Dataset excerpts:
Begin
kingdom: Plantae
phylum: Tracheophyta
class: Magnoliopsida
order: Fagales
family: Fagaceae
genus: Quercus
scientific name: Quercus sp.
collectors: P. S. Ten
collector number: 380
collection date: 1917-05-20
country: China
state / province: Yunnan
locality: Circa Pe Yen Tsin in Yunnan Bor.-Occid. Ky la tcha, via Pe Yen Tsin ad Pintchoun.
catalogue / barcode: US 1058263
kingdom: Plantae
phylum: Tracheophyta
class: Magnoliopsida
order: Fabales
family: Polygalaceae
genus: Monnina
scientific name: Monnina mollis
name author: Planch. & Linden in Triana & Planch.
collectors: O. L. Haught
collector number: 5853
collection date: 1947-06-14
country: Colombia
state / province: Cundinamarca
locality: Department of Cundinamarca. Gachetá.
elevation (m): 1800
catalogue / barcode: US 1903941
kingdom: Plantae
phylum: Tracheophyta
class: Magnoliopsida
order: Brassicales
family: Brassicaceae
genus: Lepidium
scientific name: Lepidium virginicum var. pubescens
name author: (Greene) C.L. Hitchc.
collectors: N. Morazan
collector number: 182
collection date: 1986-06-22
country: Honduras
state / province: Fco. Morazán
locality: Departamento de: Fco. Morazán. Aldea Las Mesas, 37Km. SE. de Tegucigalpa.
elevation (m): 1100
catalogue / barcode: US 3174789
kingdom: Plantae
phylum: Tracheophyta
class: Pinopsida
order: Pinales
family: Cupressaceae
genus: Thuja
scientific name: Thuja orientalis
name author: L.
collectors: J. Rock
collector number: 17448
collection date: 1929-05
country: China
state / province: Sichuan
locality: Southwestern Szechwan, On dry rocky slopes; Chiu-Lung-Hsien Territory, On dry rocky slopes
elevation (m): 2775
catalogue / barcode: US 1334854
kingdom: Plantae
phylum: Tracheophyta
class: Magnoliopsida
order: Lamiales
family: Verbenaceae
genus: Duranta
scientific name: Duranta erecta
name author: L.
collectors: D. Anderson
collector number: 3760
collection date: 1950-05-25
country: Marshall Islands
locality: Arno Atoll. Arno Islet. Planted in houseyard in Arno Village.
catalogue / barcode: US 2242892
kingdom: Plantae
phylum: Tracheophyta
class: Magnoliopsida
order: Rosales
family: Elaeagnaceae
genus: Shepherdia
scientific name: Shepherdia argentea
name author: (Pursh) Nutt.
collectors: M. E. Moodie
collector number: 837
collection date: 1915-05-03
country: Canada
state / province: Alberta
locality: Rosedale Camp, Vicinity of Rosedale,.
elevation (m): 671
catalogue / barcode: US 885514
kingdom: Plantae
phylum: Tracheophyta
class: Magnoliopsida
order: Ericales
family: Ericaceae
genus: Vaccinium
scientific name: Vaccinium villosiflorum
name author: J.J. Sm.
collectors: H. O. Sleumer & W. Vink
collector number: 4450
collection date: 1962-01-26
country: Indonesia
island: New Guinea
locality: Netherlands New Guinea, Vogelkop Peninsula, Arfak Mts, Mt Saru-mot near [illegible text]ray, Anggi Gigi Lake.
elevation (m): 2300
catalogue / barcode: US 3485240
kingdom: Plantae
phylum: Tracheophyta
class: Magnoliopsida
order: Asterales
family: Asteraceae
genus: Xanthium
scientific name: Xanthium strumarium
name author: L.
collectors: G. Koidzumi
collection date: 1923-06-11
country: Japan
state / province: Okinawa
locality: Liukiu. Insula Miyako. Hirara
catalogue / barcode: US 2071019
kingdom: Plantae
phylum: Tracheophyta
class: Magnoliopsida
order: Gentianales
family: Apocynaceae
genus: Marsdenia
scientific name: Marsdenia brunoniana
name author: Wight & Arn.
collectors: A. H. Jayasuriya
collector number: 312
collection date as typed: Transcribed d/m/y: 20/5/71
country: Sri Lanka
End
Reproduce the material in full, substituting "site description" for each occurrence of "locality" and keeping everything else the same.

kingdom: Plantae
phylum: Tracheophyta
class: Magnoliopsida
order: Fagales
family: Fagaceae
genus: Quercus
scientific name: Quercus sp.
collectors: P. S. Ten
collector number: 380
collection date: 1917-05-20
country: China
state / province: Yunnan
site description: Circa Pe Yen Tsin in Yunnan Bor.-Occid. Ky la tcha, via Pe Yen Tsin ad Pintchoun.
catalogue / barcode: US 1058263
kingdom: Plantae
phylum: Tracheophyta
class: Magnoliopsida
order: Fabales
family: Polygalaceae
genus: Monnina
scientific name: Monnina mollis
name author: Planch. & Linden in Triana & Planch.
collectors: O. L. Haught
collector number: 5853
collection date: 1947-06-14
country: Colombia
state / province: Cundinamarca
site description: Department of Cundinamarca. Gachetá.
elevation (m): 1800
catalogue / barcode: US 1903941
kingdom: Plantae
phylum: Tracheophyta
class: Magnoliopsida
order: Brassicales
family: Brassicaceae
genus: Lepidium
scientific name: Lepidium virginicum var. pubescens
name author: (Greene) C.L. Hitchc.
collectors: N. Morazan
collector number: 182
collection date: 1986-06-22
country: Honduras
state / province: Fco. Morazán
site description: Departamento de: Fco. Morazán. Aldea Las Mesas, 37Km. SE. de Tegucigalpa.
elevation (m): 1100
catalogue / barcode: US 3174789
kingdom: Plantae
phylum: Tracheophyta
class: Pinopsida
order: Pinales
family: Cupressaceae
genus: Thuja
scientific name: Thuja orientalis
name author: L.
collectors: J. Rock
collector number: 17448
collection date: 1929-05
country: China
state / province: Sichuan
site description: Southwestern Szechwan, On dry rocky slopes; Chiu-Lung-Hsien Territory, On dry rocky slopes
elevation (m): 2775
catalogue / barcode: US 1334854
kingdom: Plantae
phylum: Tracheophyta
class: Magnoliopsida
order: Lamiales
family: Verbenaceae
genus: Duranta
scientific name: Duranta erecta
name author: L.
collectors: D. Anderson
collector number: 3760
collection date: 1950-05-25
country: Marshall Islands
site description: Arno Atoll. Arno Islet. Planted in houseyard in Arno Village.
catalogue / barcode: US 2242892
kingdom: Plantae
phylum: Tracheophyta
class: Magnoliopsida
order: Rosales
family: Elaeagnaceae
genus: Shepherdia
scientific name: Shepherdia argentea
name author: (Pursh) Nutt.
collectors: M. E. Moodie
collector number: 837
collection date: 1915-05-03
country: Canada
state / province: Alberta
site description: Rosedale Camp, Vicinity of Rosedale,.
elevation (m): 671
catalogue / barcode: US 885514
kingdom: Plantae
phylum: Tracheophyta
class: Magnoliopsida
order: Ericales
family: Ericaceae
genus: Vaccinium
scientific name: Vaccinium villosiflorum
name author: J.J. Sm.
collectors: H. O. Sleumer & W. Vink
collector number: 4450
collection date: 1962-01-26
country: Indonesia
island: New Guinea
site description: Netherlands New Guinea, Vogelkop Peninsula, Arfak Mts, Mt Saru-mot near [illegible text]ray, Anggi Gigi Lake.
elevation (m): 2300
catalogue / barcode: US 3485240
kingdom: Plantae
phylum: Tracheophyta
class: Magnoliopsida
order: Asterales
family: Asteraceae
genus: Xanthium
scientific name: Xanthium strumarium
name author: L.
collectors: G. Koidzumi
collection date: 1923-06-11
country: Japan
state / province: Okinawa
site description: Liukiu. Insula Miyako. Hirara
catalogue / barcode: US 2071019
kingdom: Plantae
phylum: Tracheophyta
class: Magnoliopsida
order: Gentianales
family: Apocynaceae
genus: Marsdenia
scientific name: Marsdenia brunoniana
name author: Wight & Arn.
collectors: A. H. Jayasuriya
collector number: 312
collection date as typed: Transcribed d/m/y: 20/5/71
country: Sri Lanka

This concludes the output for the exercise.